→ **DESCRIPTION OF THE TASK**
Find the string "MICROBAC" in the data, and copy out each line that has it.

→ **MATERIALS PROVIDED**

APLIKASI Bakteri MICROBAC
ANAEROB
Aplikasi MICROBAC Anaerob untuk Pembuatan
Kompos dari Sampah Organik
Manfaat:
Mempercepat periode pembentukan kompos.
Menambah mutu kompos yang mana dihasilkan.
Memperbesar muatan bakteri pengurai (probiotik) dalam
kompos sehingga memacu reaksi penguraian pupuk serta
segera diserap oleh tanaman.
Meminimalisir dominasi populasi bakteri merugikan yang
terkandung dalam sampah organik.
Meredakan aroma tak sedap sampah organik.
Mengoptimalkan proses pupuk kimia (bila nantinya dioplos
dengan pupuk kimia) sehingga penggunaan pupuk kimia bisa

==

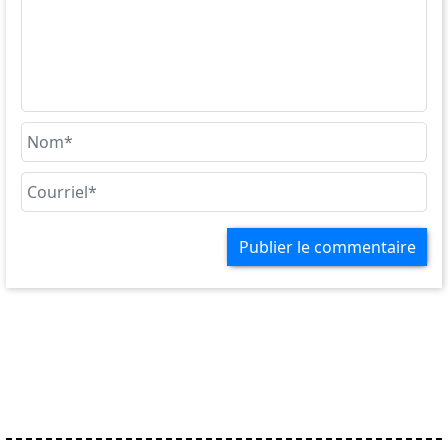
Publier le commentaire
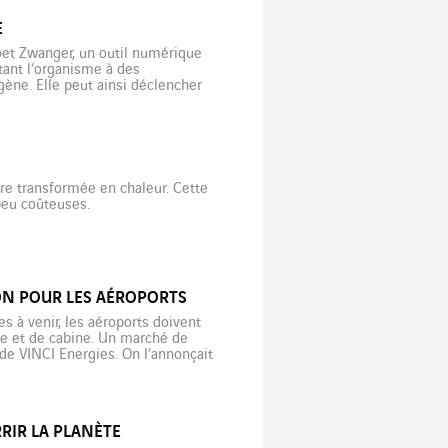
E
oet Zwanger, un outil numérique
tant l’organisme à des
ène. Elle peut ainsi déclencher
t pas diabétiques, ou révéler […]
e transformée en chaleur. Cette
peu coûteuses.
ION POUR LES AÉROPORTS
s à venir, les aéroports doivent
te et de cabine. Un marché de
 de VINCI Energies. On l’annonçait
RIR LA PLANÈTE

...

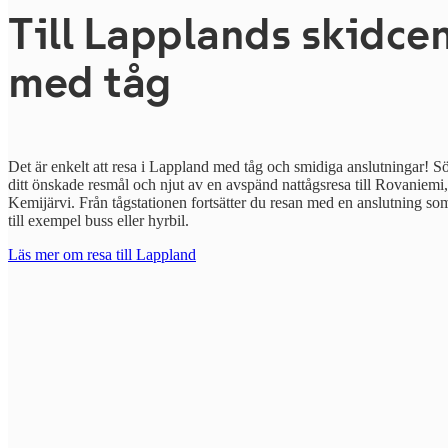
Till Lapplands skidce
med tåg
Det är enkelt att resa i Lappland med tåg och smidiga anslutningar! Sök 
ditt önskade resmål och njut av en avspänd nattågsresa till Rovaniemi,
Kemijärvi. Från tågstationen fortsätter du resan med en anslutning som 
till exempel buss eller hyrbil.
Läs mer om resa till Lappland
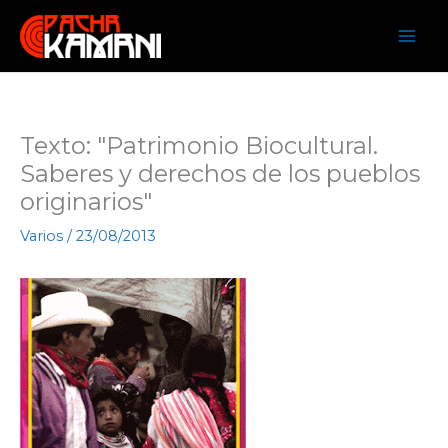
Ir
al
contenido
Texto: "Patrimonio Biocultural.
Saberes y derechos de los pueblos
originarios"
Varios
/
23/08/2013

→ **ANSWER SPACE**
APLIKASI Bakteri MICROBAC
Aplikasi MICROBAC Anaerob untuk Pembuatan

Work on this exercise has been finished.